Teachers and students create interactive personalized "playlists," that draw from a wide variety of free sources, tailored to a student's interests and needs.

Innovation is all around.

This week ParentMap is launching Idea Lab, a periodic feature, in which we'll highlight novel ideas in education.

Check out the first installment, in which author and educator Will Richardson asks why learning needs to be confined to the four walls of the school room.

Got an education idea that intrigues you, or one you've always wondered about putting into practice?

Let us know.

Education news

Getting to the Core: Issaquah Public Schools is offering workshops for families interested in learning more about the new Common Core State Standards.  The first meeting is Monday, November 18 at 7:00. Additional meetings will be held on November 21 and December 4. More information is available here.

Legislative package: State Superintendent of Public Instruction Randy Dorn has asked the legislature for an additional $544 in education funding beyond what has already been allocated for the 2013-2015 biennium. The Supreme Court has imposed a 2017 deadline for the state to fully fund K-12 education. Dorn feels the current budget allocation falls short of meeting the goal of a "down payment" on the state's obligation.

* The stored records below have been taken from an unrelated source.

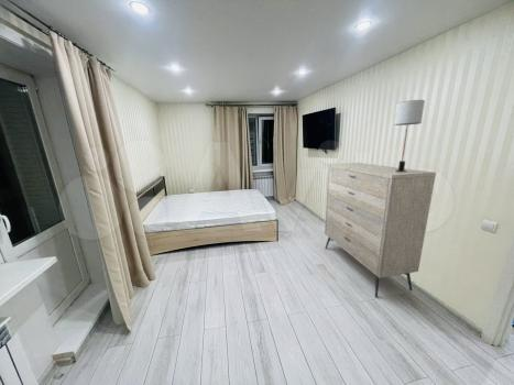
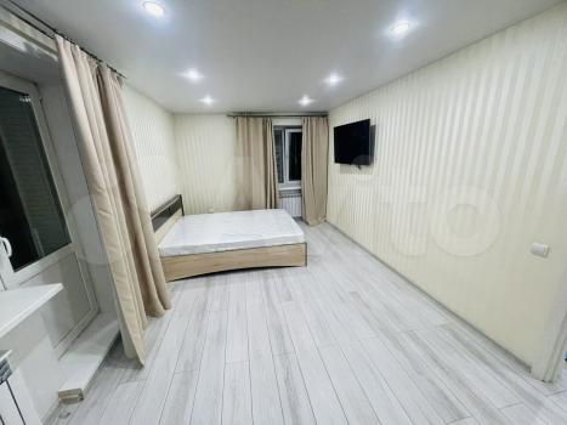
- dresser [324,162,437,298]
- table lamp [393,99,426,173]
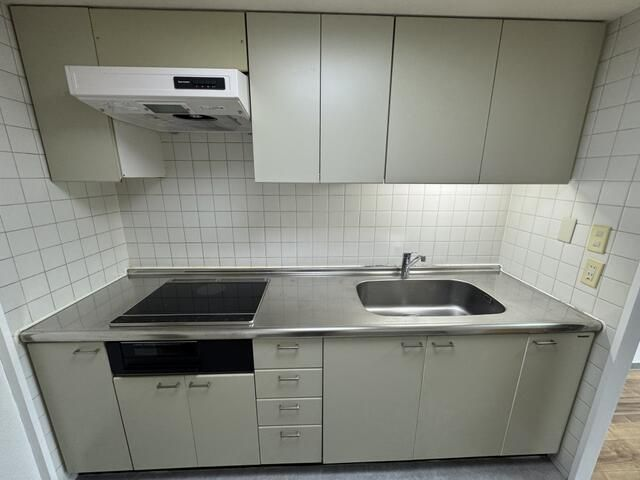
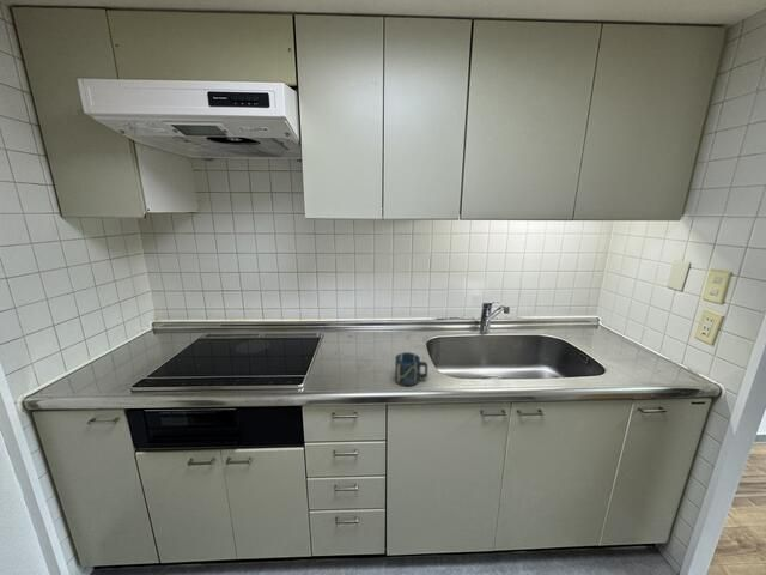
+ cup [394,351,428,387]
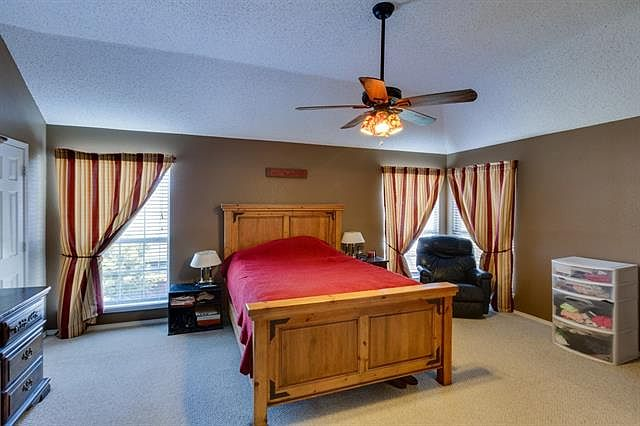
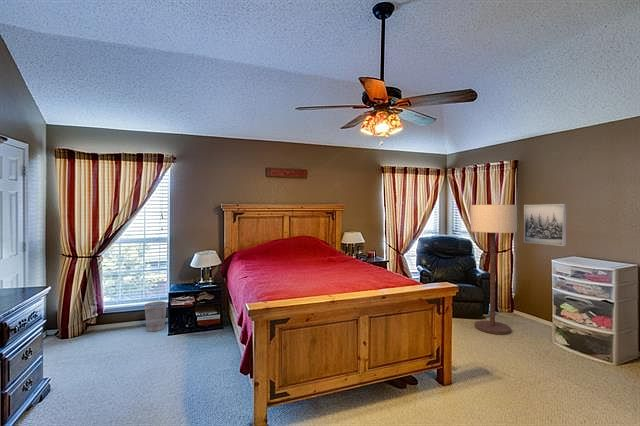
+ floor lamp [470,204,518,335]
+ wall art [523,203,567,247]
+ wastebasket [144,300,168,332]
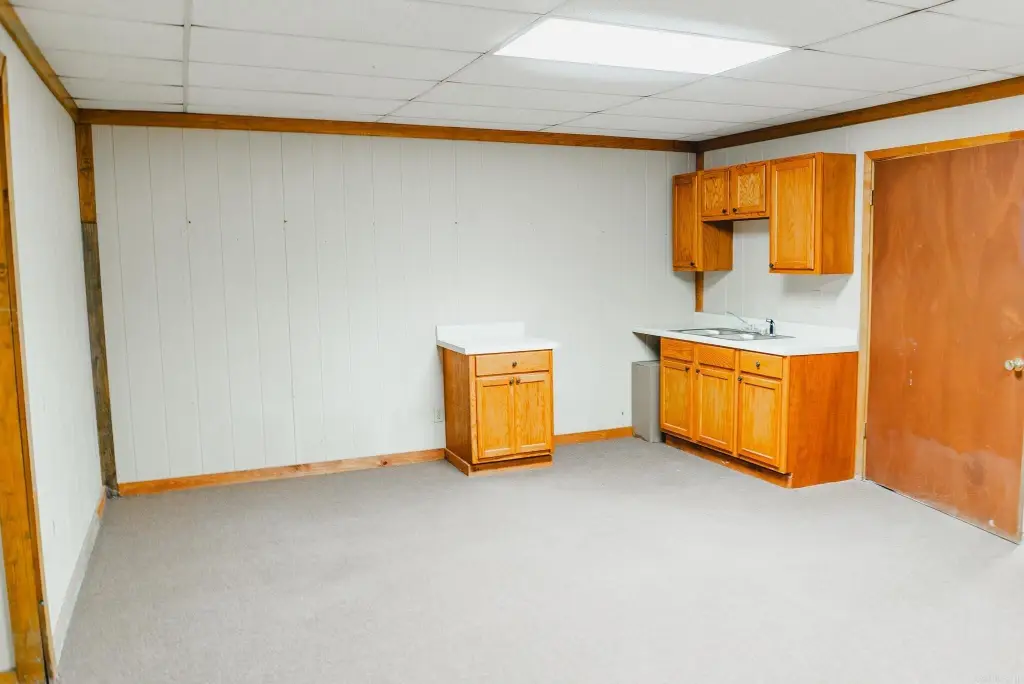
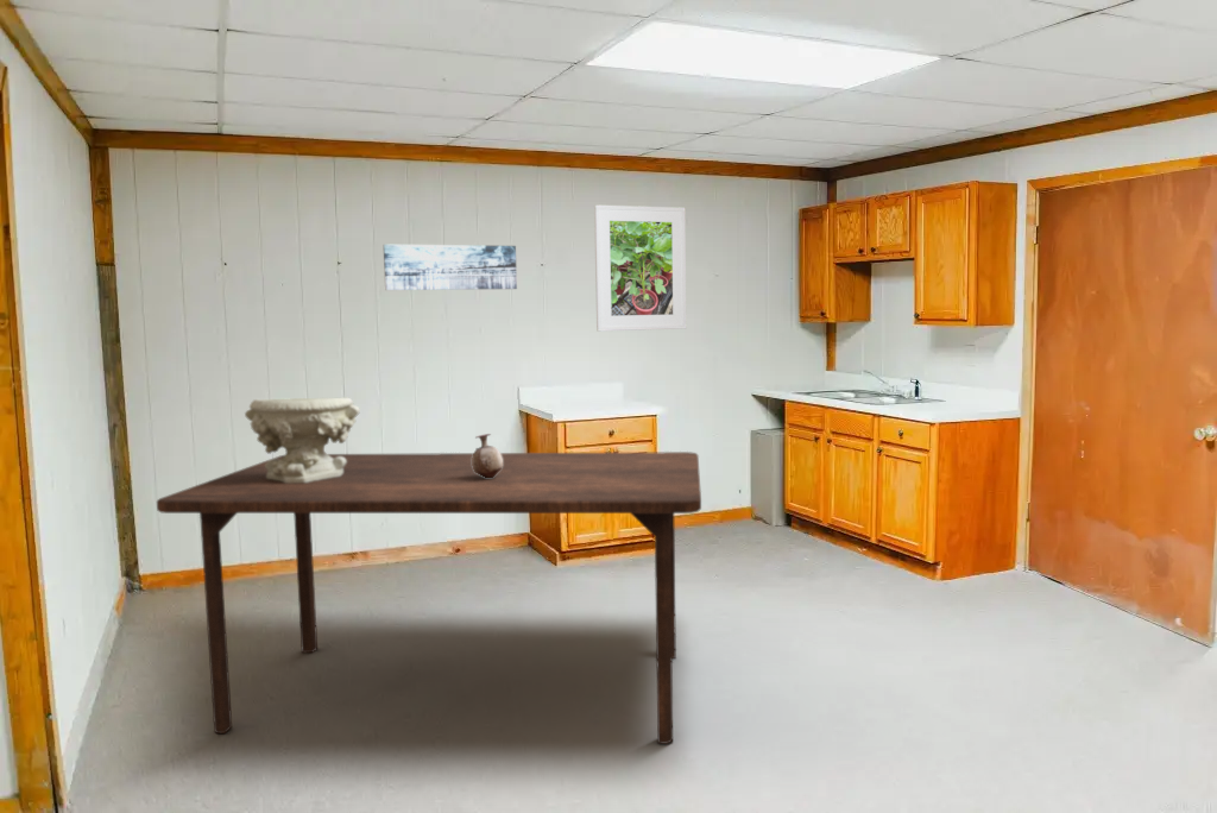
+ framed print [593,203,687,333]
+ dining table [156,450,702,745]
+ decorative bowl [244,396,361,484]
+ vase [472,433,503,478]
+ wall art [382,244,518,291]
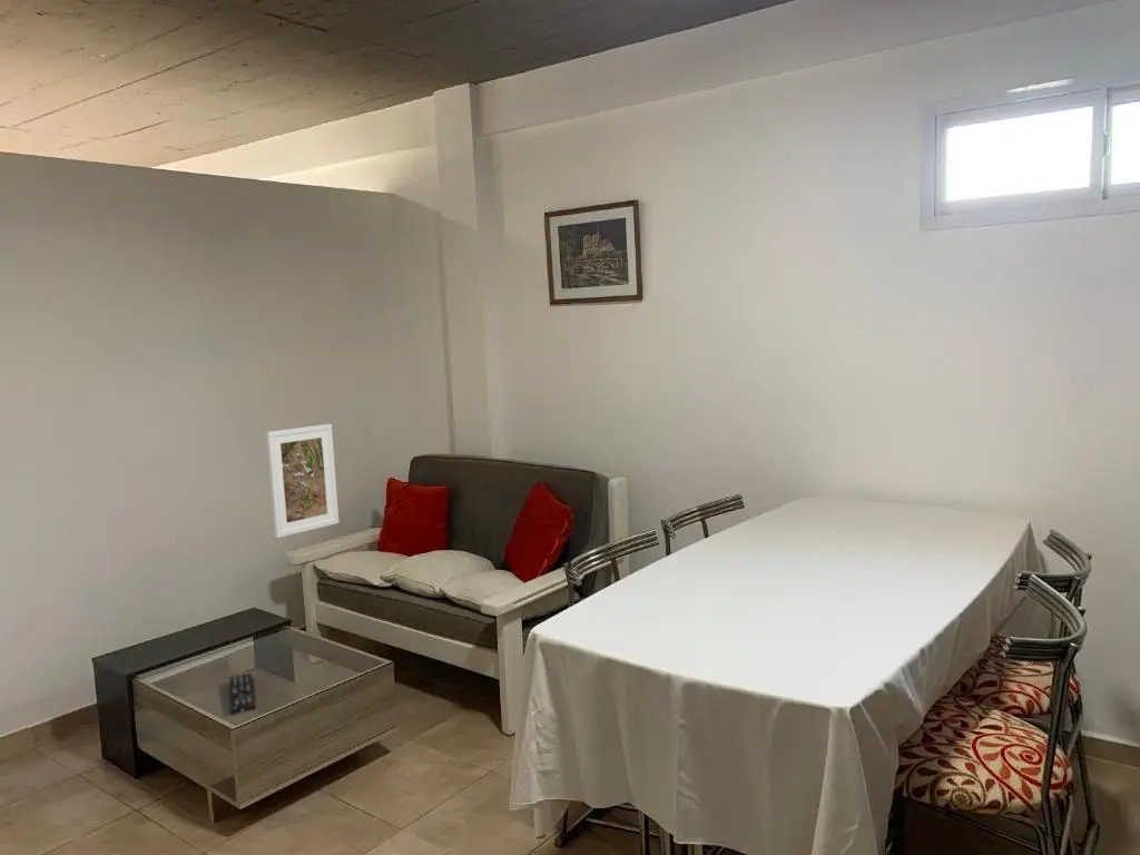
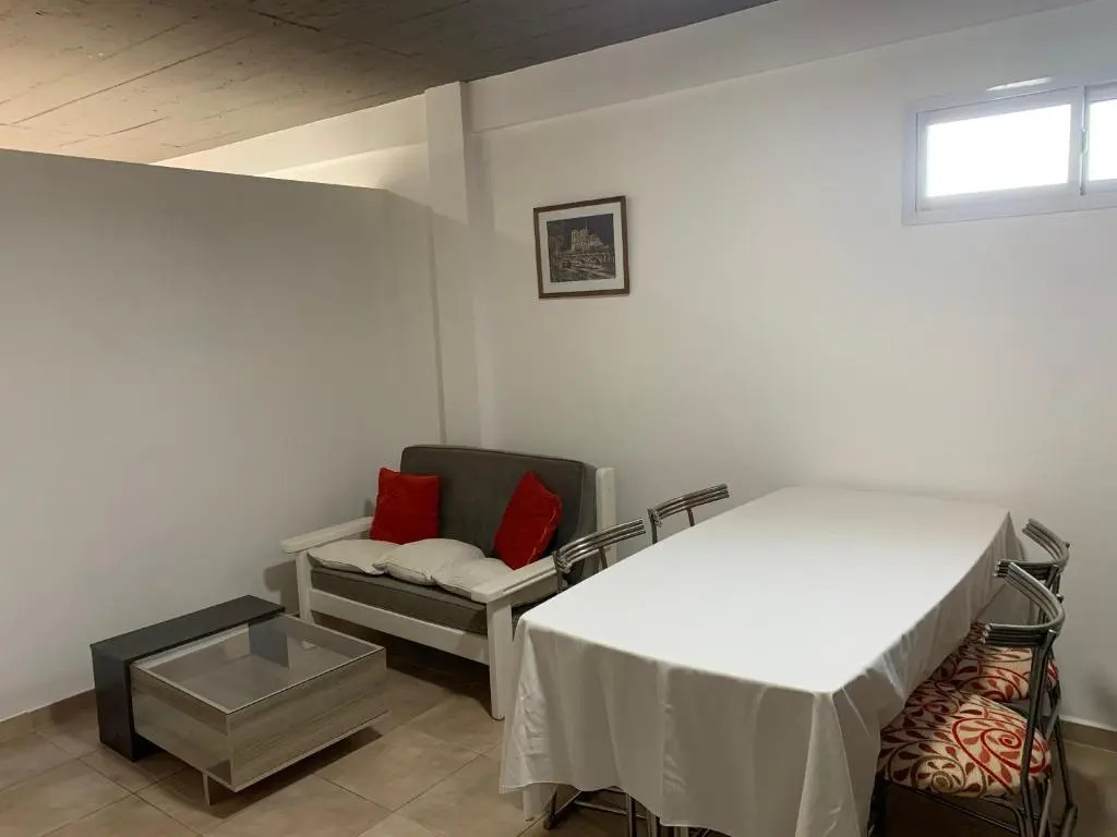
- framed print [265,423,340,539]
- remote control [228,672,256,716]
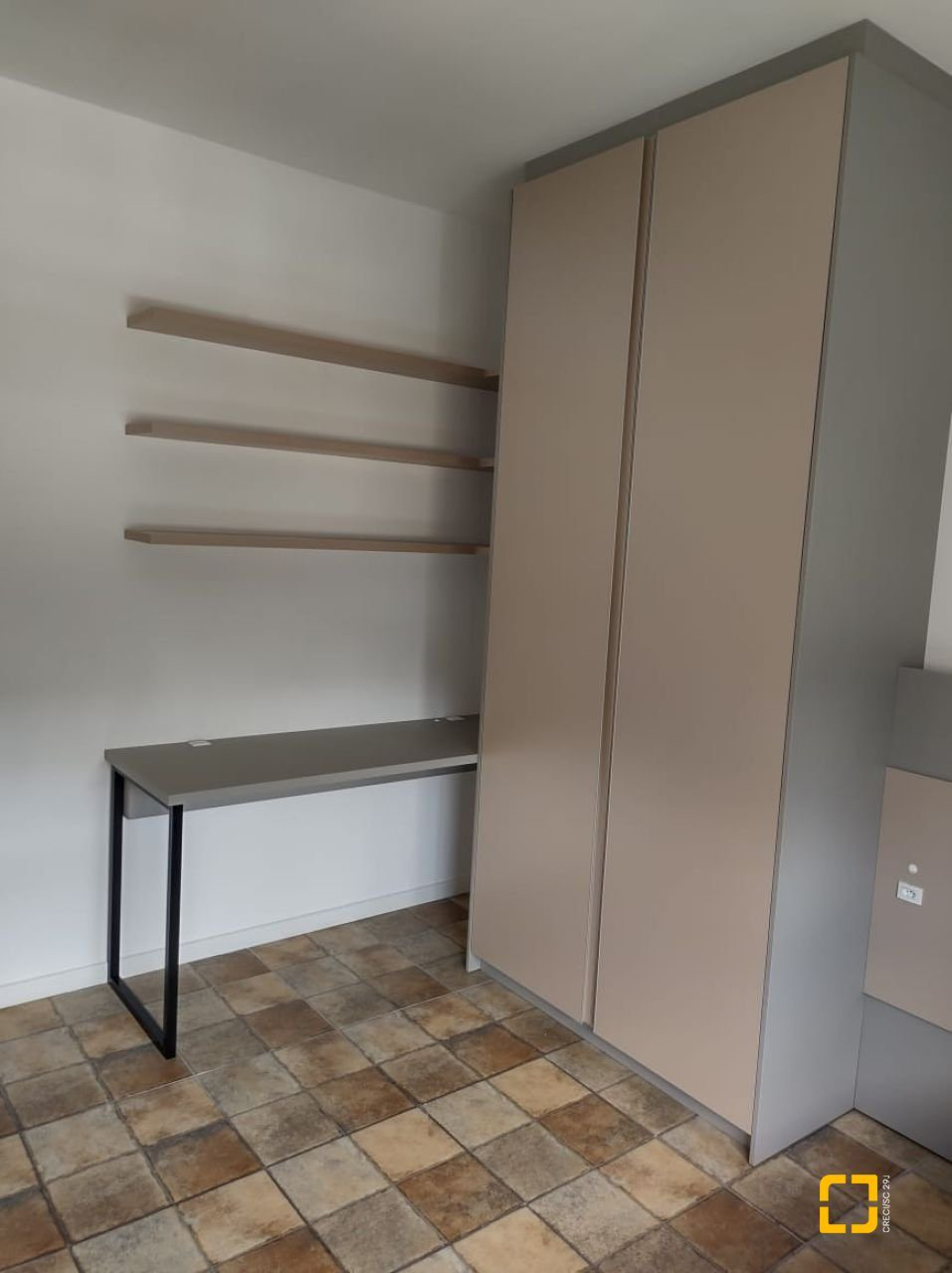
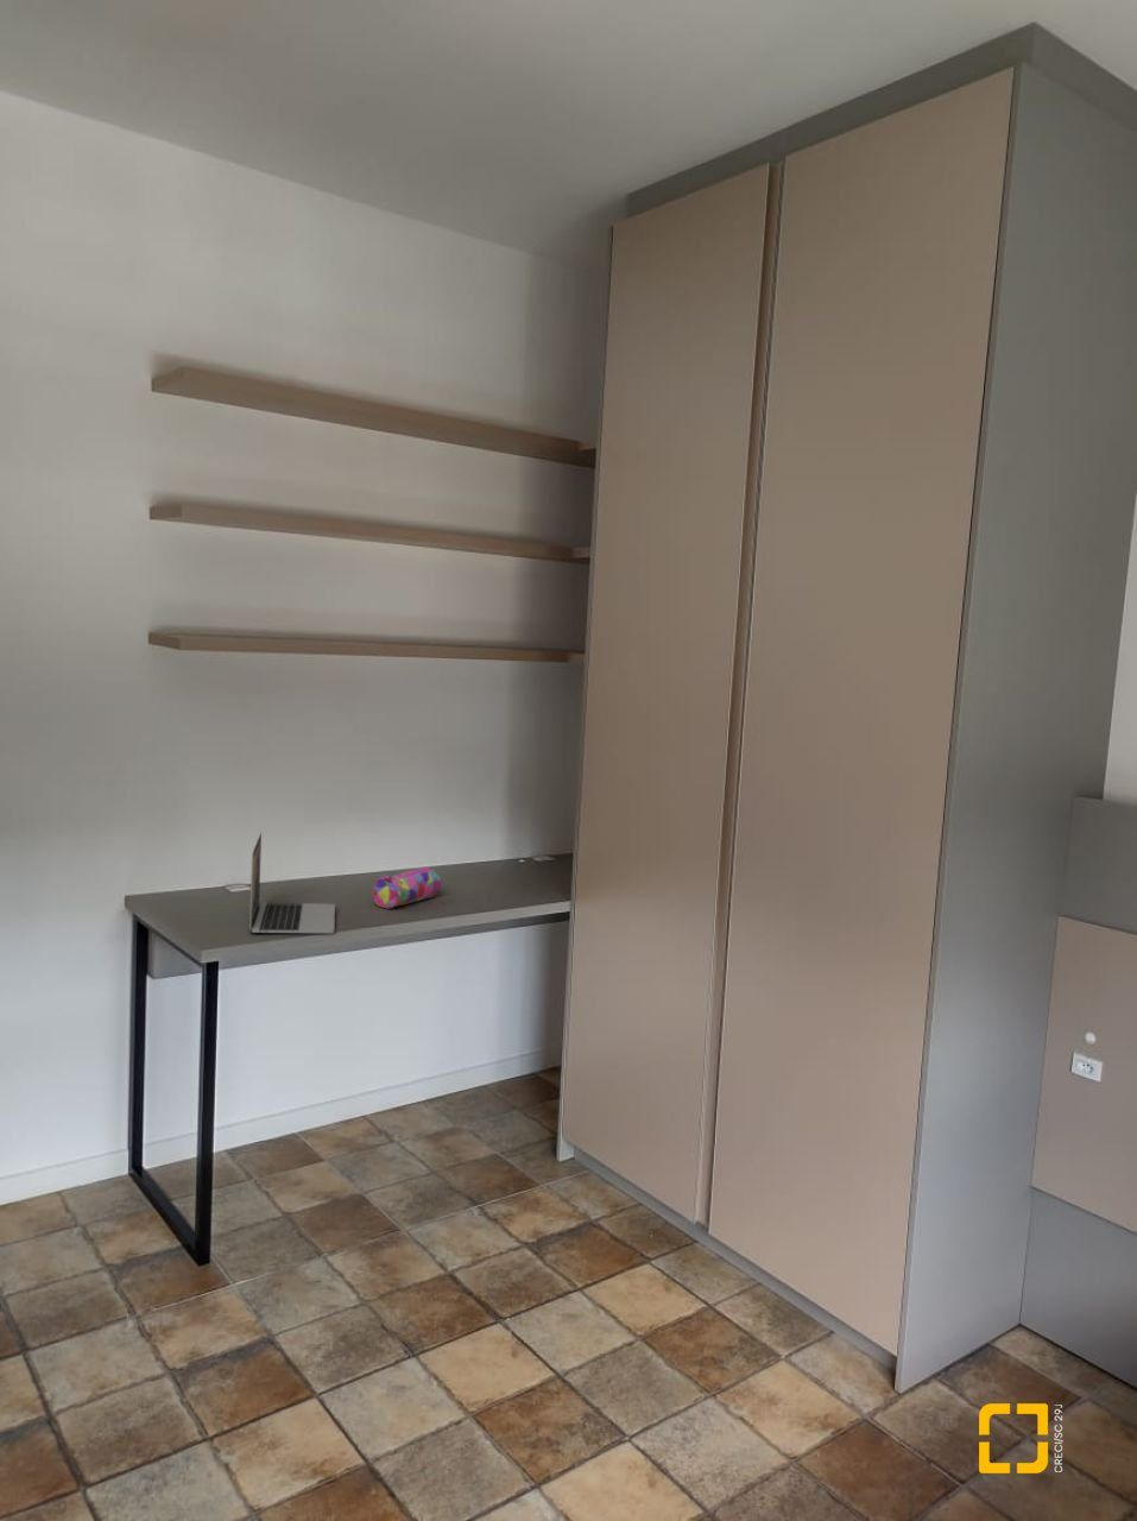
+ pencil case [371,866,442,909]
+ laptop [248,830,337,934]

Much of the additional funding he is requesting would go towards increasing the number of schools offering free, full-day kindergarten and reducing class sizes in grades 2-3.

More full-day K: Seattle Public Schools will offer free, full-day kindergarten at 16 additional schools, for a total of 43 schools in the district offering this all-day, no-cost option. Some other schools may see a reduction in the cost of full-day kindergarten. A full list of schools offering payment-free kindergarten is available here.

Boundary decision: The Seattle School Board meets Wednesday, November 20 to vote on proposed new enrollment boundaries.

Alison Krupnick is ParentMap's Education Editor and the author of the book Ruminations from the Minivan, musings from a world grown large, then small and the blog Slice of Mid-Life.